START Passage

Title: Key To Lawrence
Author: Linda and Gary Cargill
Publisher: Cheops Books
Rating: WARTY!
DISCLOSURE: Unlike the majority of reviews in this blog, I've neither bought this book nor borrowed it from the library. This is a "galley" copy ebook, supplied by Net Galley. I'm not receiving (nor will I expect to receive or accept) remuneration of any kind for this review. Since this is a new novel, this review is shorter so as not to rob the writer of their story, but even so, it will probably still be more detailed than you'll typically find elsewhere!
Erratum
p18 "Corinthian columns crowned sprang up everywhere" - makes no sense!
Beware spoilers!!
Twenty-year-old Dora Benley is about to embark upon a first class transatlantic voyage upon the luxury liner Lusitania. A very suspicious man is watching her on the dock, and he later boards the ship. He seems extraordinarily interested in the package she's carrying. It’s a birthday present she's holding for her father's birthday on the voyage. Why is the stranger interested in an ordinary birthday present? Who ransacked her cabin trying to find it?

END Passage
START Exercise data

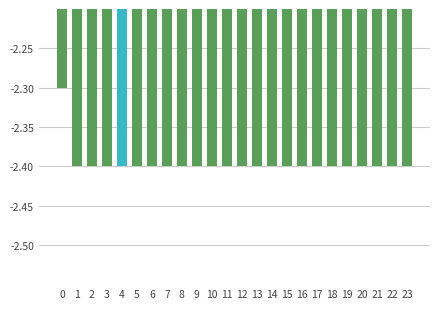

What is the value of the 9th bar from the left?

-2.4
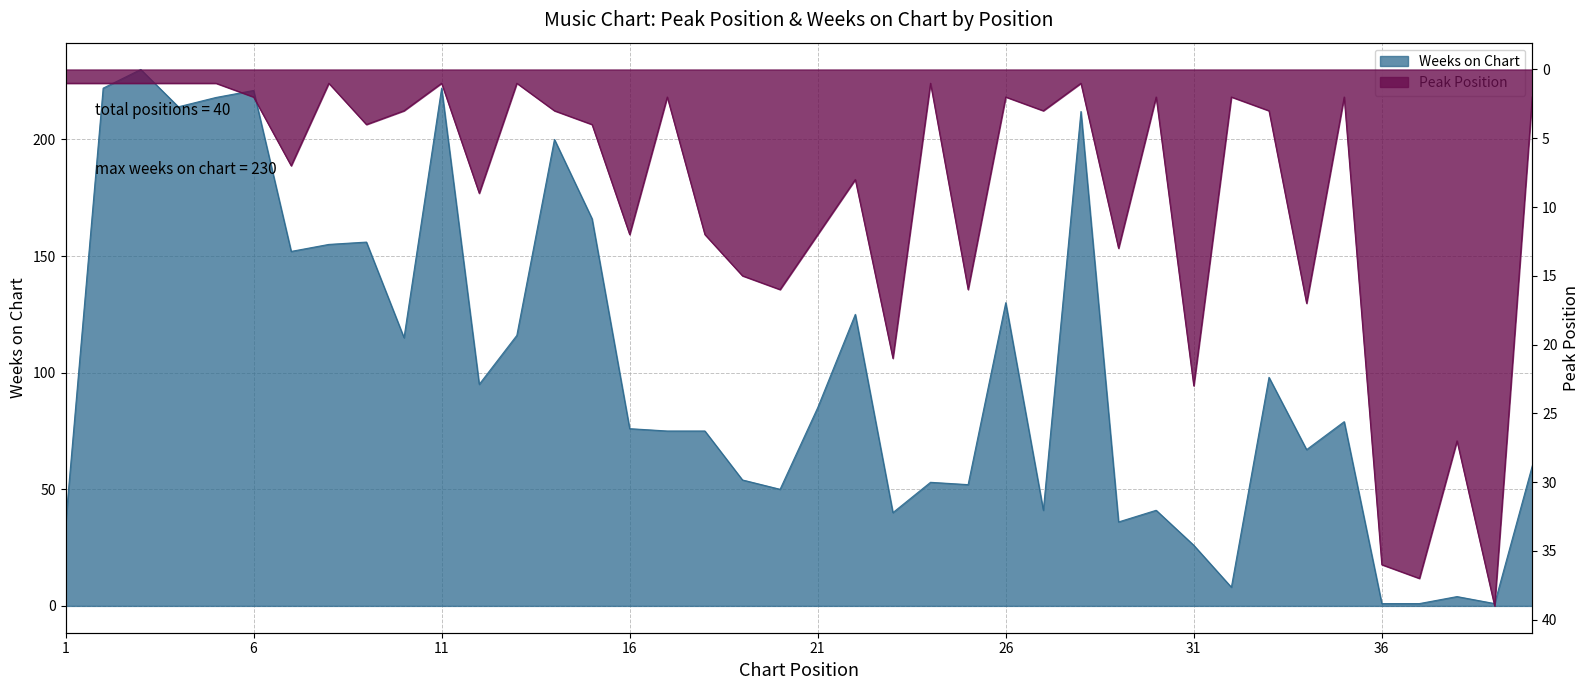

True or false: Peak Position has a value of 1 at 4.

True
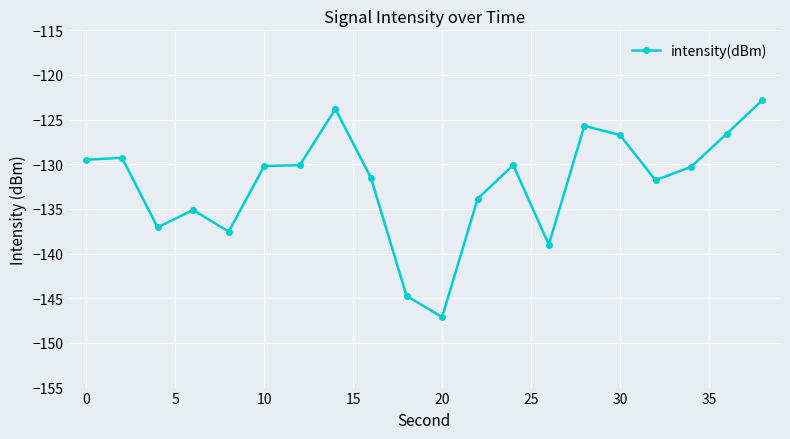

Is this an area chart (filled region under the line)?

No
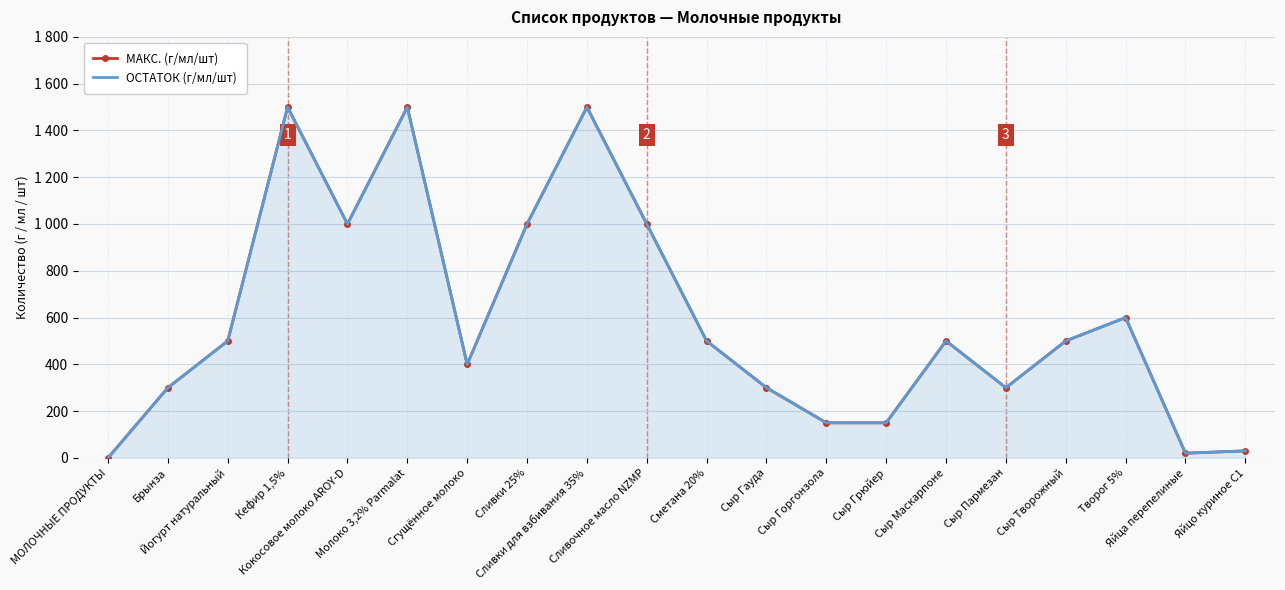

Which category has the lowest value in the ОСТАТОК (г/мл/шт) series?

МОЛОЧНЫЕ ПРОДУКТЫ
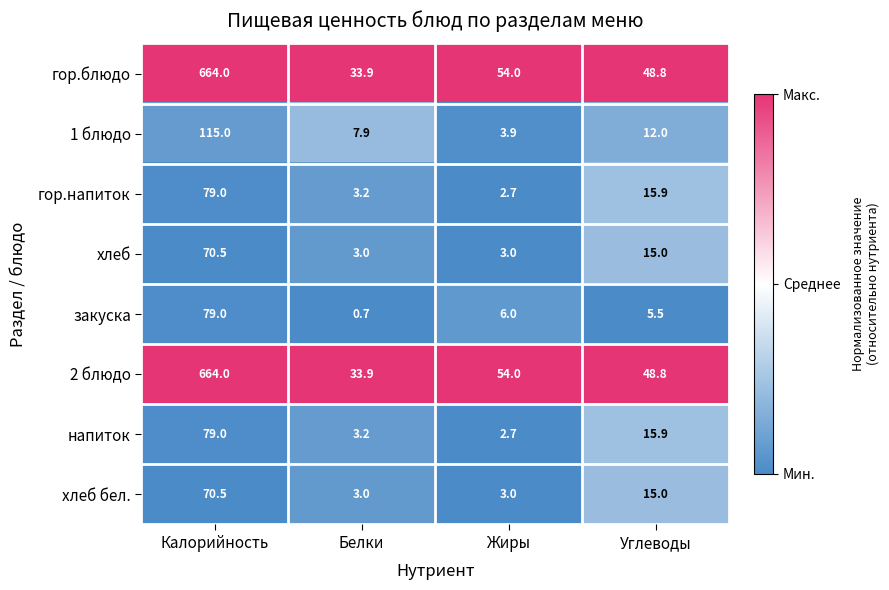

What is the greatest value displayed?

664.0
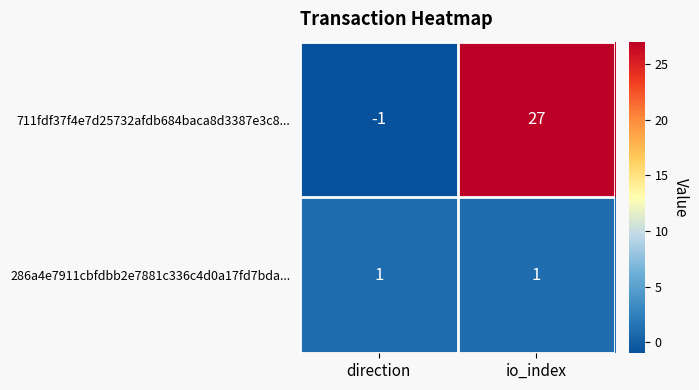

Which series has the widest spread of values?

711fdf37f4e7d25732afdb684baca8d3387e3c8...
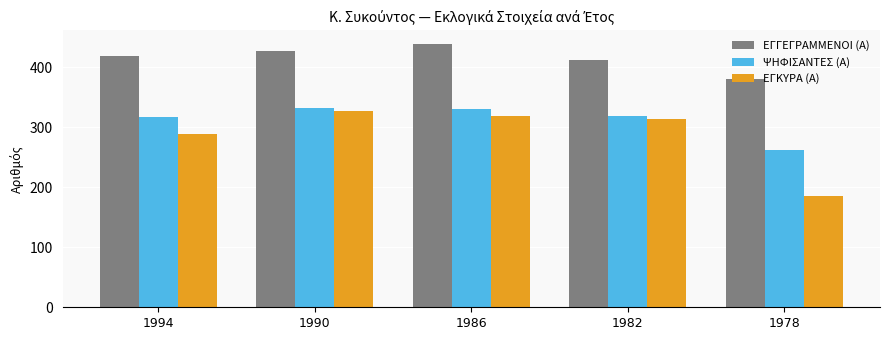

At which label is ΕΓΚΥΡΑ (Α) closest to 256?

1994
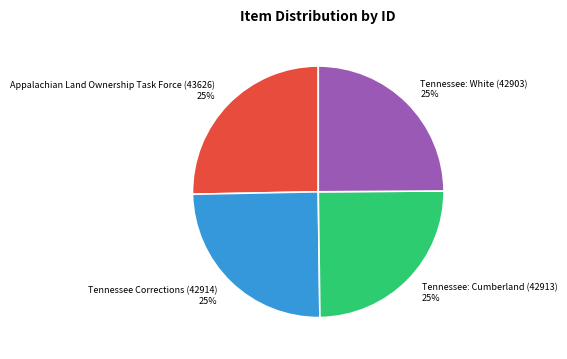

To the nearest percent, what is the combined percentage of Tennessee: White (42903) and Appalachian Land Ownership Task Force (43626)?

50%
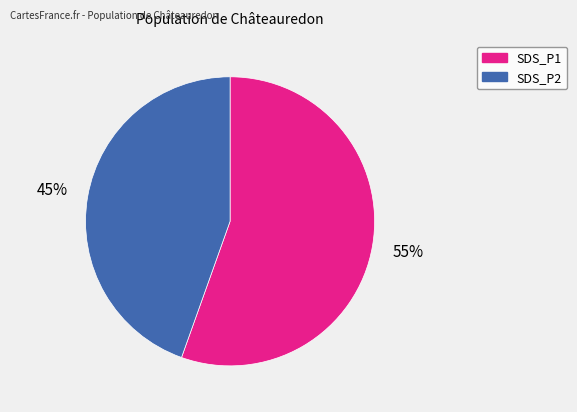

To the nearest percent, what is the average slice percentage?

50%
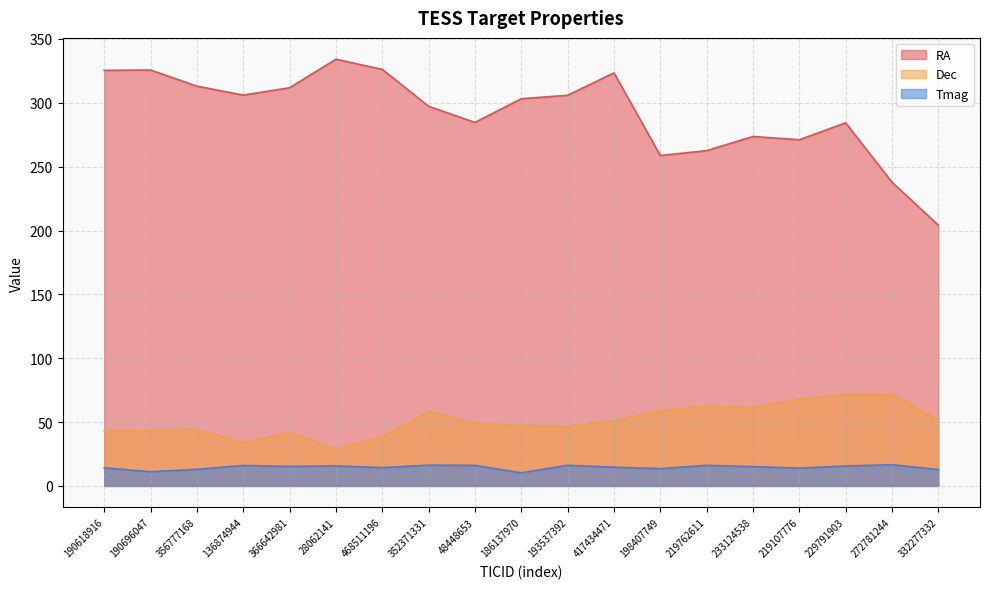

What is the sum of the Dec values at 219762611 and 186137970?

110.2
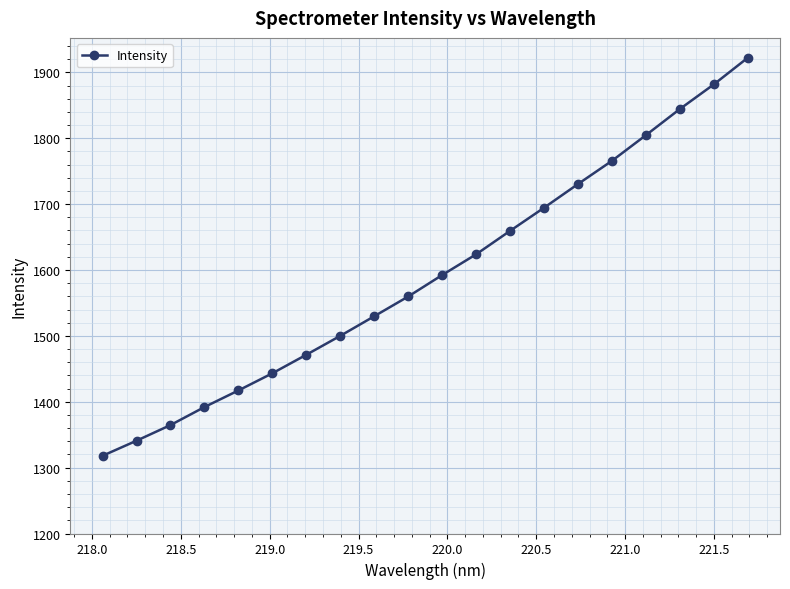

Does the chart have visible grid lines?

Yes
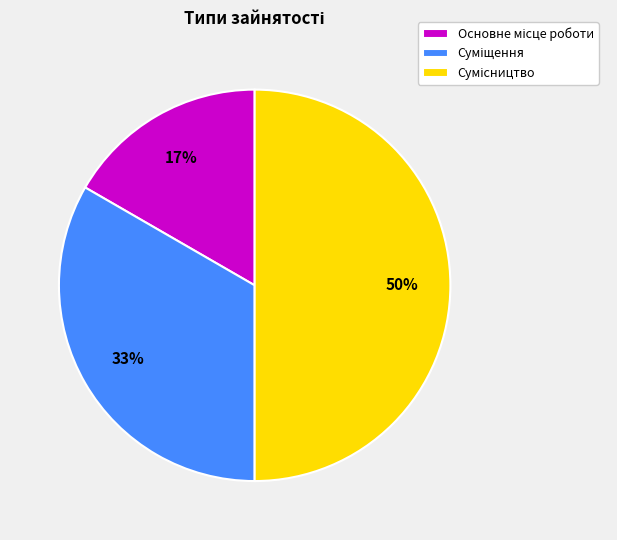

To the nearest percent, what is the difference between the largest and smallest slice percentages?

33%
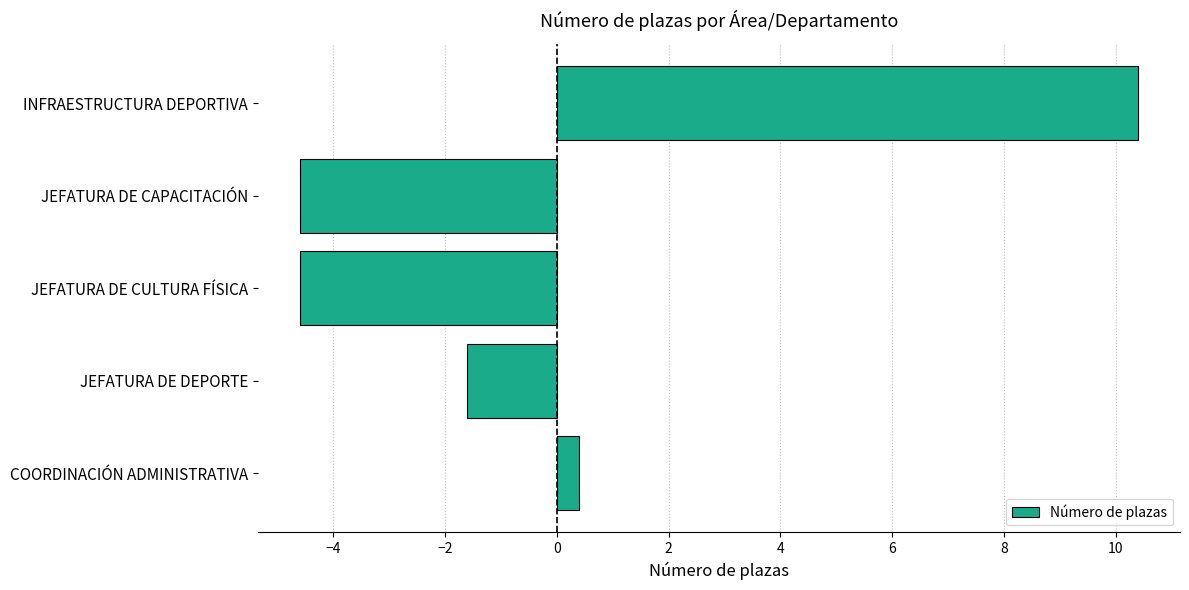

What is the sum of the values at INFRAESTRUCTURA DEPORTIVA and JEFATURA DE DEPORTE?

8.8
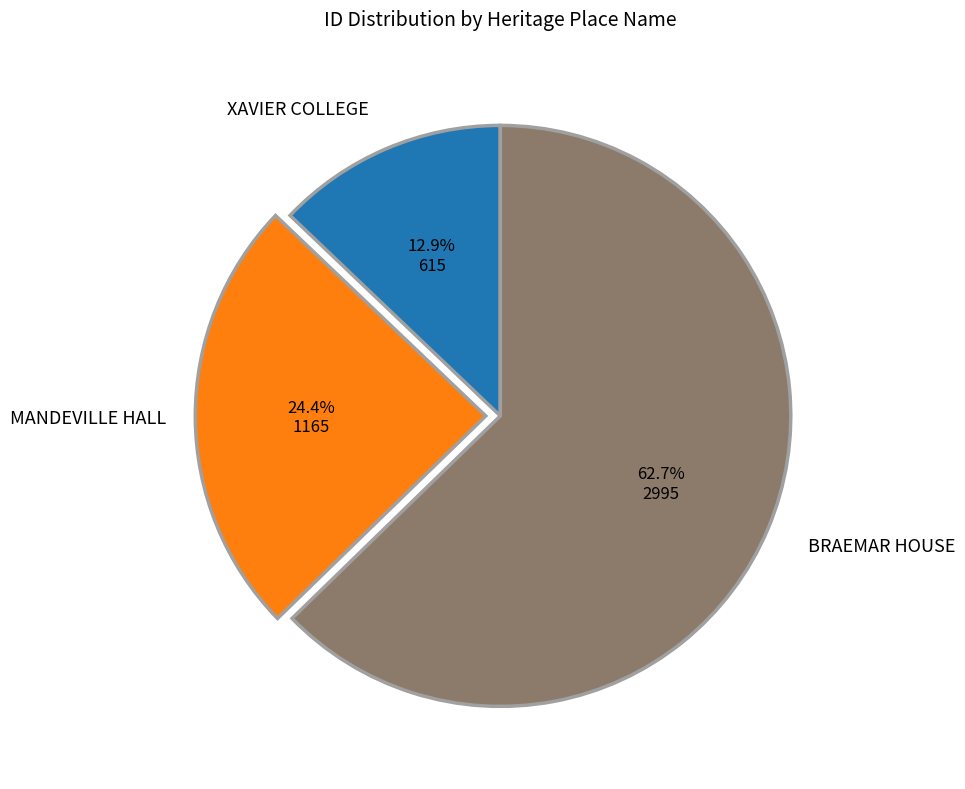

To the nearest percent, what is the average slice percentage?

33%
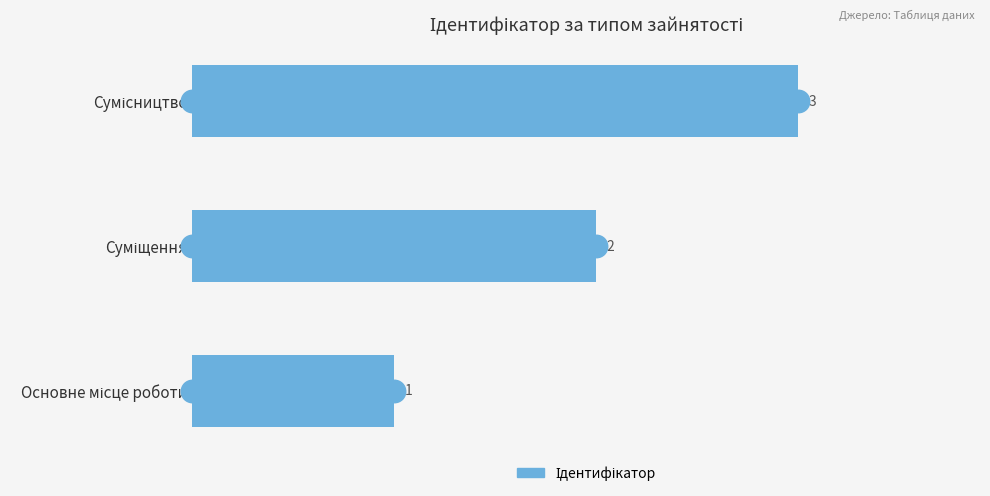

How many values are between 1 and 3?

3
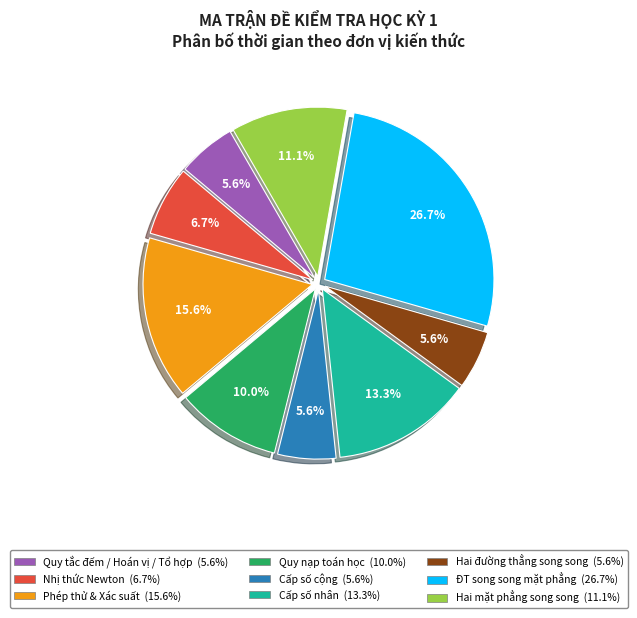

Is there a majority slice in this chart?

No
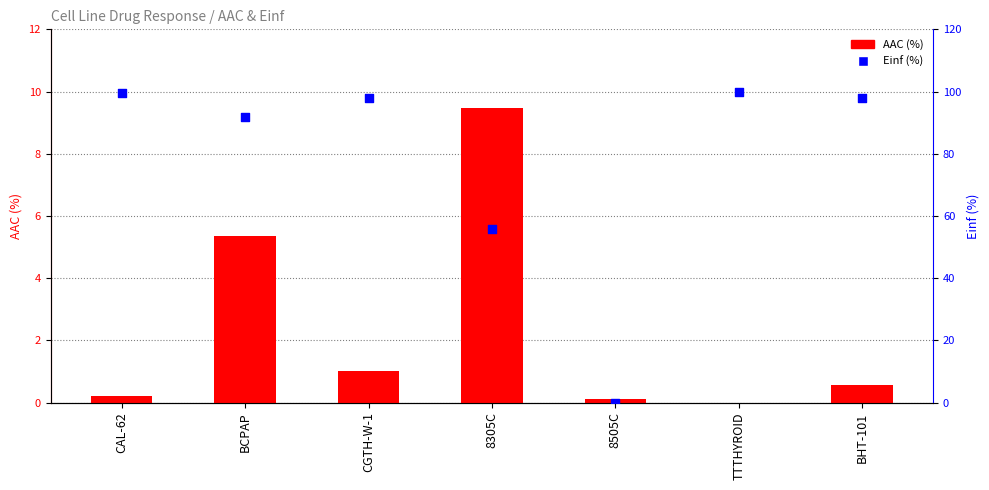

What are all the series names shown in the legend?

AAC (%), Einf (%)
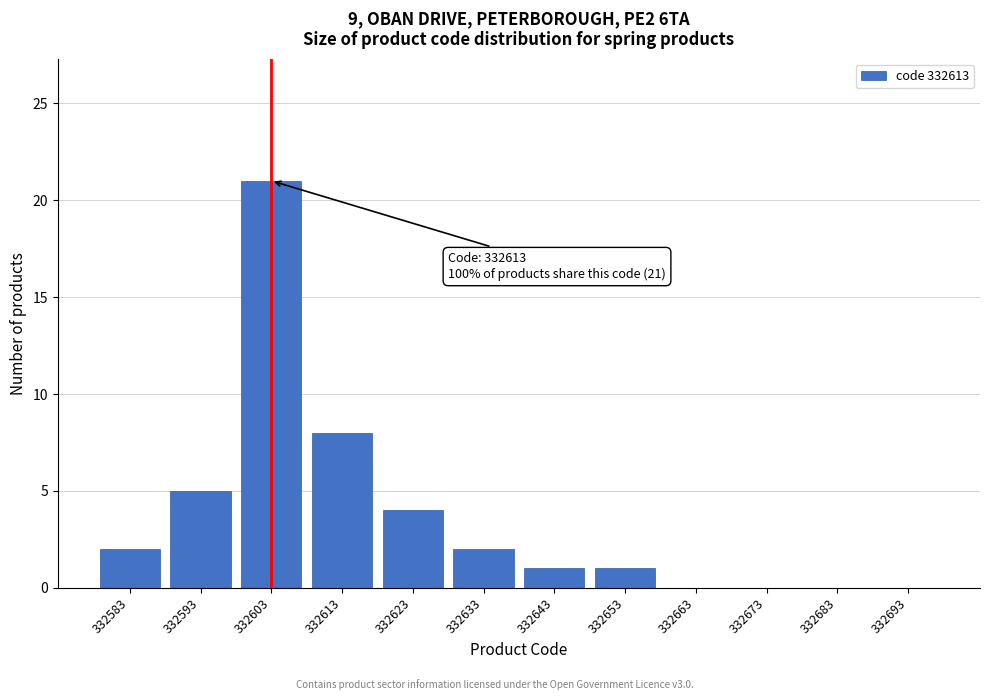

Reading left to right, transcribe all the data shown in this chart.

332583=2	332593=5	332603=21	332613=8	332623=4	332633=2	332643=1	332653=1	332663=0	332673=0	332683=0	332693=0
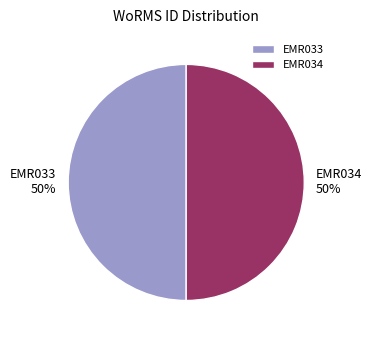

To the nearest percent, what is the average slice percentage?

50%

END Exercise data

Answer these questions using the book review.
(a) Which publisher is named for the book?
(b) Who supplied the reviewer's copy?
(c) What is the name of the liner Dora Benley is about to sail on?

▶ Answer to this problem
(a) Cheops Books
(b) Net Galley
(c) The Lusitania